Nelson also pointed out some limitations of REST from his perspective.
- Development becomes burdensome if lots of interactivity in application (No one wants to write lots of XML parsing code)
- PUT and DELETE are not implemented uniformly on all clients/web servers.
- No standard application error mechanism (most REST and POX apps cook up their own XML error document format)
- URLs have practical length limitations so one can't pass too muh data in a GET
- No WSDL, hence no data binding tools
He noted that for complex data, the XML is what really matters which is the same if you are using REST or SOAP’s document/literal model. In addition he felt that for read-only APIs, REST was a good choice.
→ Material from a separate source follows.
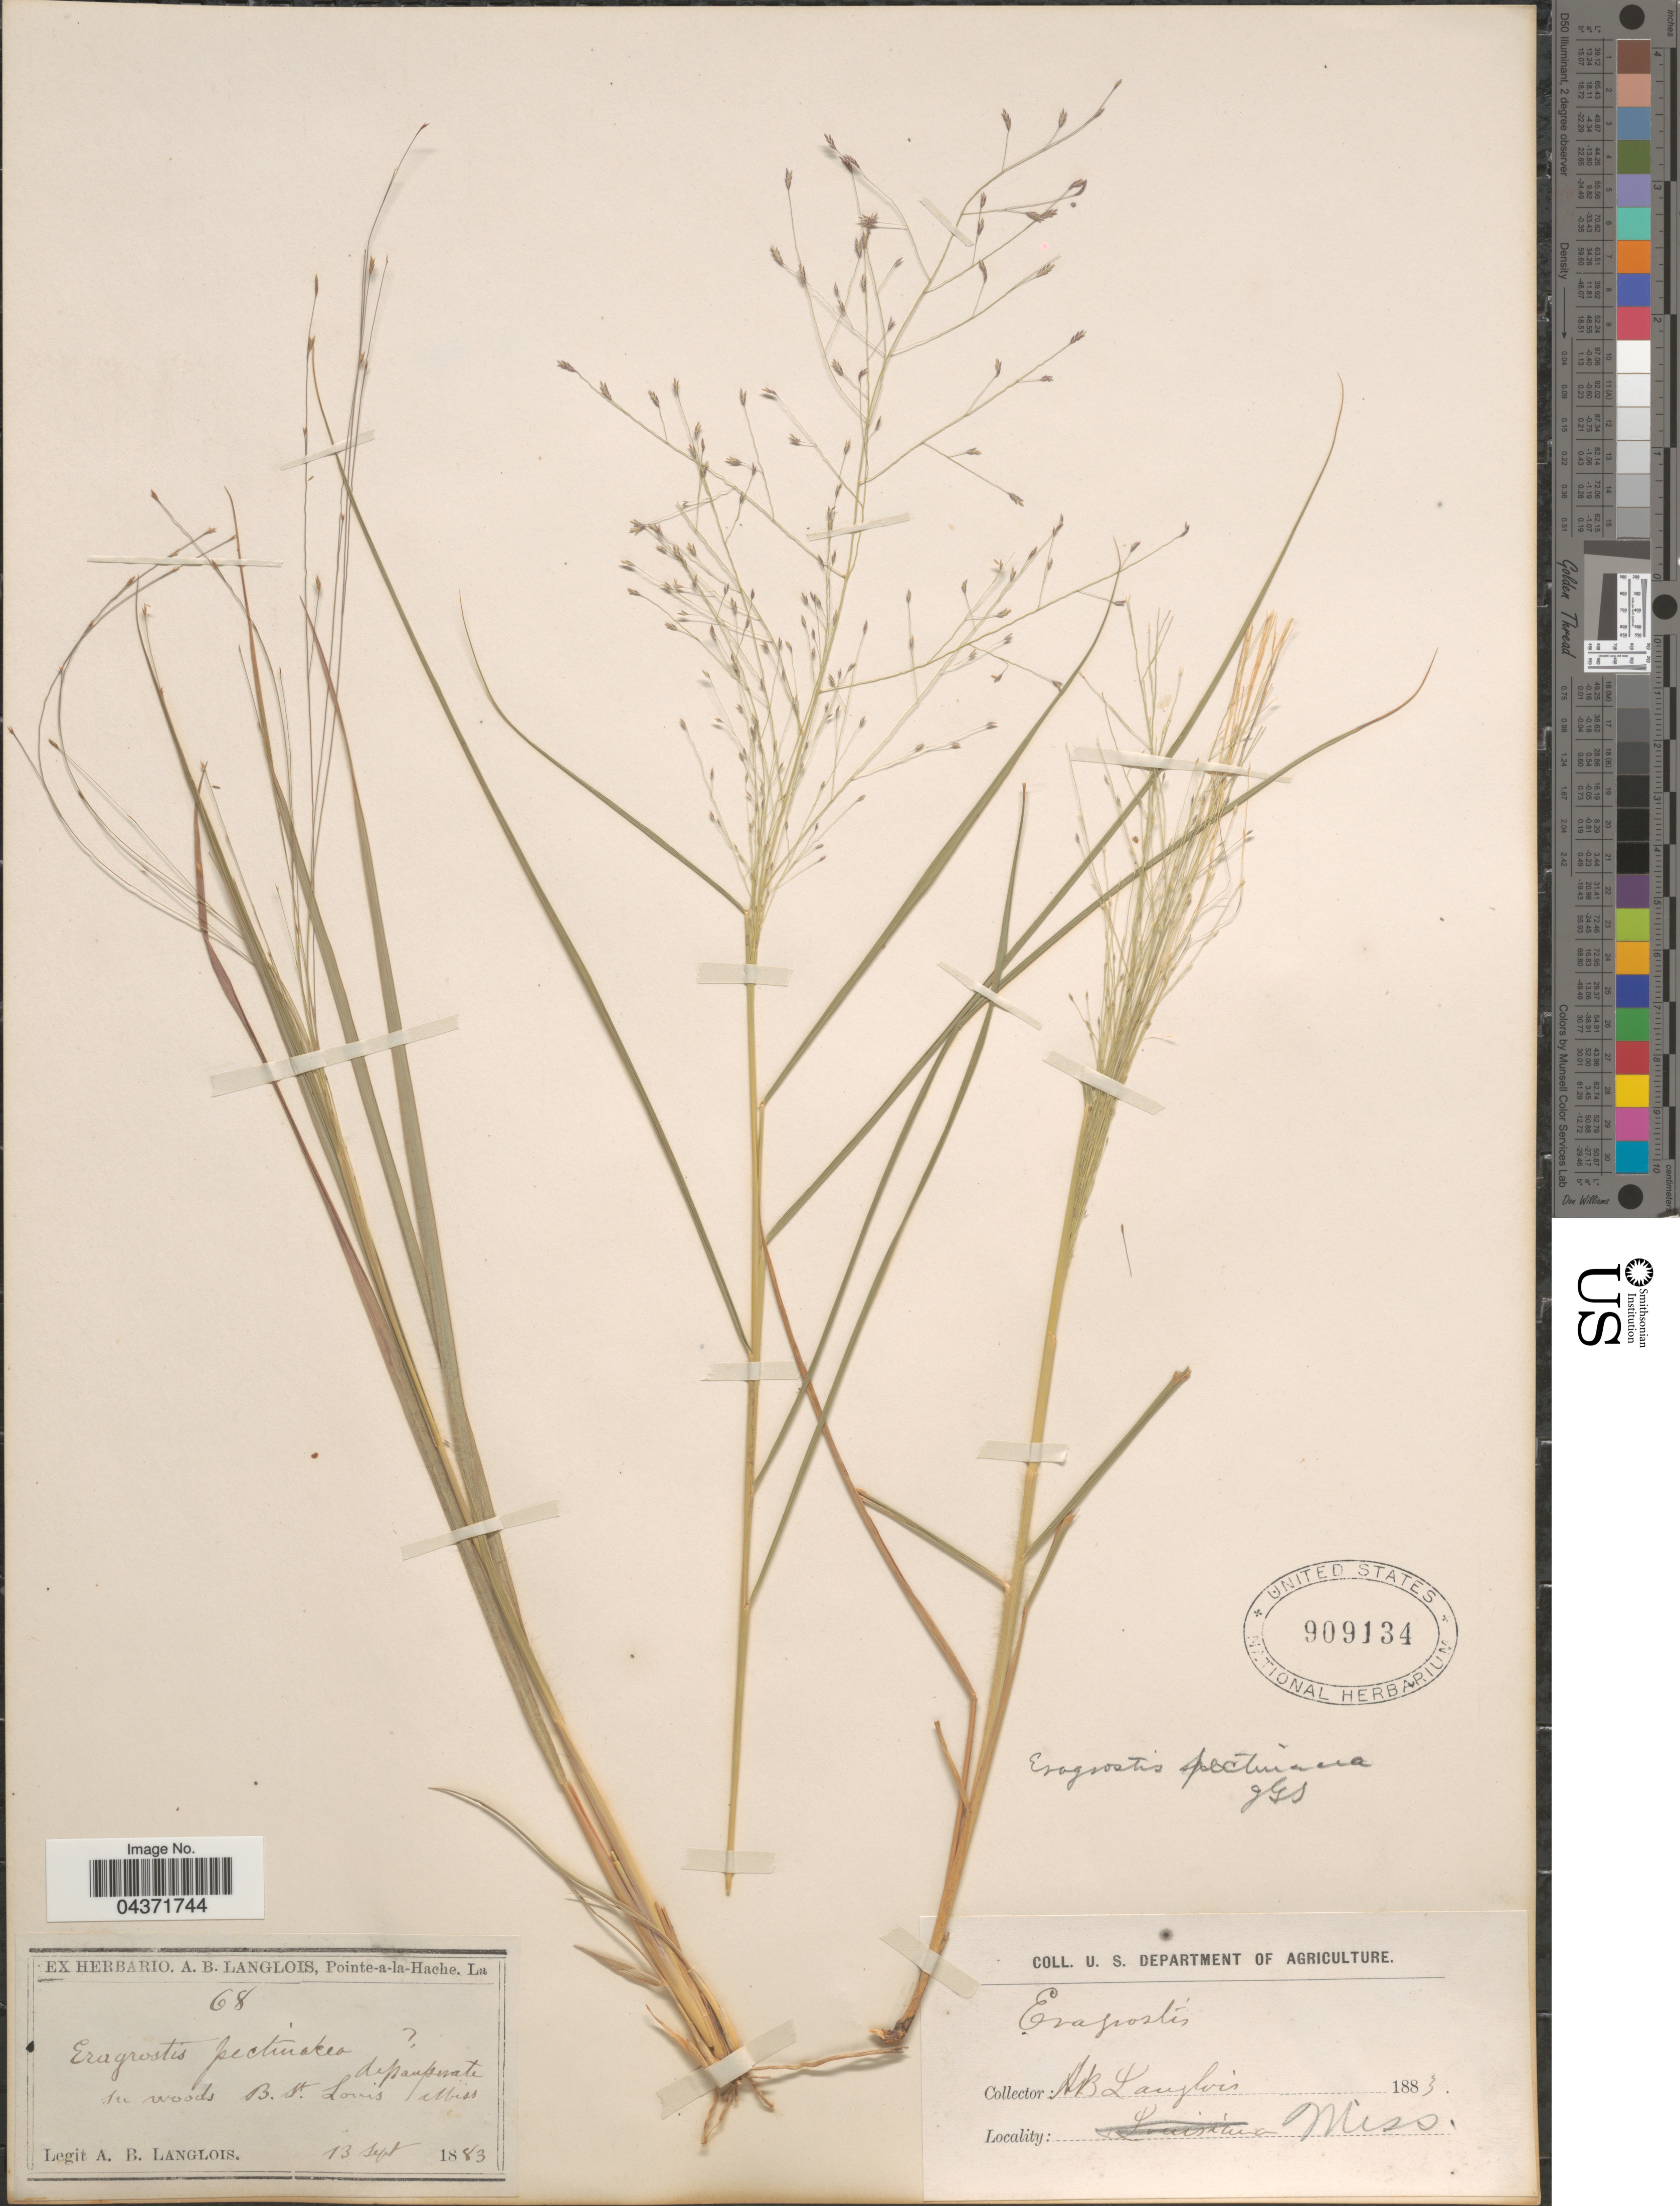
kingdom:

After the talk I asked if he thought the Google search APIs should have been REST instead of SOAP and he responded that in hindsight that would have been a better decision. However he doesn't think there have been many complaints about the SOAP API for Google search. He definitely felt that there was a need for more REST tools as well as best practices.
He also mentioned things that went right including :
- Switch to document/literal
- Stateless design
- Having a developer reference guide
- Developer tokens
- Thorough interop testing
- Beta period
- Batch methods (every method worked with a single item or an array which lead to 25x speed up for some customers in certain cases). Dealing with errors in the middle of a batch operation become problematic though.
There was also a list of things that went wrong
- The switch to document/literal cost a lot of time
- Lack of a common data model
- Dates and timezones (they allowed users to specify a date to perform operations but since dates don't have time zones depending on when the user sent the request the results may look like they came from the previous or next day)
- No gzip encoding
- Having quotas caused customer confusion and anxiety
- No developer sandbox which meant developers had to test against real data
- Using SSL meant that debugging SOAP is difficult since XML on the wire is encrypted (perhaps WS-Security is the answer but so far implementations are spotty)
- HTTP+SSL is much slower than just HTTP.
- Using plain text passwords in methods meant that users couldn't just cut & paste SOAP traces to the forum which led to inadvertent password leaks.
This was an awesome talk and I definitely took home some lessons which I plan to share with others at work.